Five days of job training at a community college may sound like a small investment, but those few days of getting prospective employees manufacturing experience has paid off for BSH Home Appliances in New Bern.
Manufacturing is not for everyone, and we know that,” says Jamie Barnes, a senior human resources employee at BSH. “But we want to make sure that we get the right people for the right jobs.”
Barnes was speaking to a group of about 75 other manufacturers Friday on the second day of the Manufacturing Conference held in Winston-Salem sponsored by Business North Carolina and North Carolina Manufacturing Extension Partnership. She was joined by Eddie Foster with Craven Community College, who helps oversee its job-training program known as the Volt Center.

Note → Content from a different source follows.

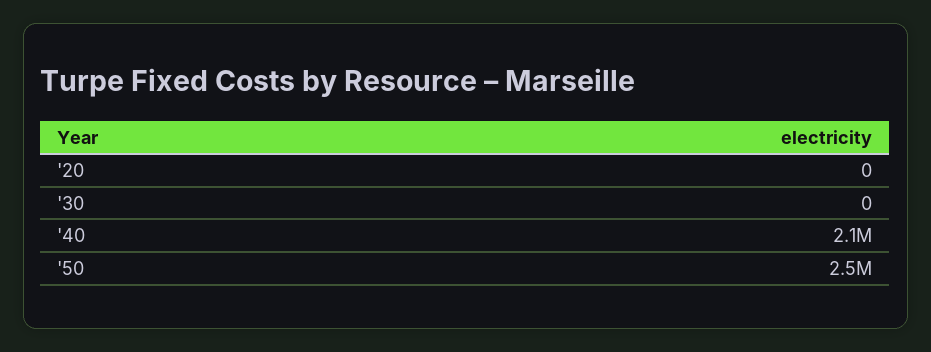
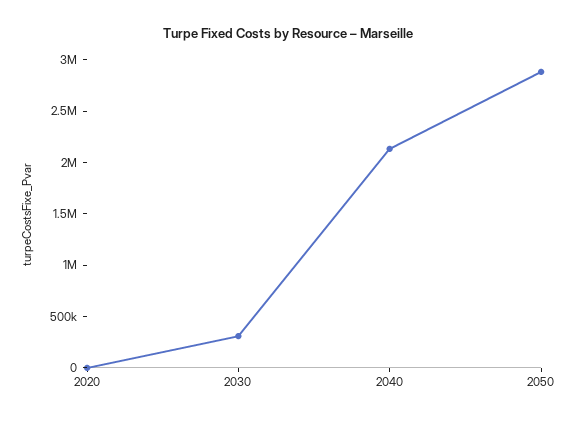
'30: 0 -> 300000
'50: 2500000 -> 2900000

German-based BSH opened in New Bern in 1987 with 280 employees. The company, which manufactures dishwashers, ranges, ovens and other home appliances under brand names such as Bosch and Thermador, now employs 1,600 workers in the coastal North Carolina city.
BSH was experiencing an employee turnover rate of around 60% until it started working with Craven Community College in 2020 on a training program to get prospective employees “a taste” of what it’s like to work in manufacturing, says Barnes. That turnover rate has now shrunk to about 18%.
“It’s really to get a pipeline of candidates,” says Barnes. Many of those working for BSH come from either retail or home healthcare, which is much different than working in manufacturing.
The problem was, Barnes says, BSH would hire good people, but not particularly good fits for the jobs they were going to be expected to perform on its manufacturing floor.
The Volt Center works by giving prospective employees an idea of what it will be like working on the manufacturing floor of BSH, as well as other manufacturers. Instructors will time students on tasks such as assembling a dish carriage for a dishwasher to see if that type of work is for them.
Manufacturing work can be physically demanding and repetitive, and not the type of work where everyone thrives, Foster said.
The Volt Center works with a number of local manufacturers, including Moen, which manufactures kitchen and bath faucets, and Hatteras Cabo Yachts, to provide specific job training, Foster said. Those companies supply the college with tools and equipment to make the free training work for their needs.
Craven College started the Volt Center in 2015, using a 7,500-square-foot abandoned electric plant in downtown New Bern. It started with the basics, including electrical, HVAC, construction, plumbing and small engine repair training, but has since partnered with local manufacturers for specific training, and added skills from forklift operators, bartending, welding and law enforcement training, among others.
The Volt Center aims to get nontraditional students into the workforce quicker, Foster says, even in programs like welding, which takes hundreds of hours of training. The key is providing employers with a group of people who possess needed skill sets.
The Volt Center does some traditional marketing of its programs, but finds most of its students come in through word-of-mouth recommendations. Instructors and others also make regular visits to area high schools to attract students.
Foster encouraged the other manufacturers to seek out help in filling jobs with their local community colleges, pointing out that with 58 community colleges in the state there is one located within at least 75 miles of every location in North Carolina.
While the goal is to provide employers with skilled workers, the Volt Center also changes the lives of those who come through the program. Foster talked of getting a bear hug from a former student who had come to the Volt Center after getting out of prison. The man had come to show Foster his first paycheck at his new job.
“It makes your heart go pitter patter a little bit because you’ve been involved in something life changing,” says Foster.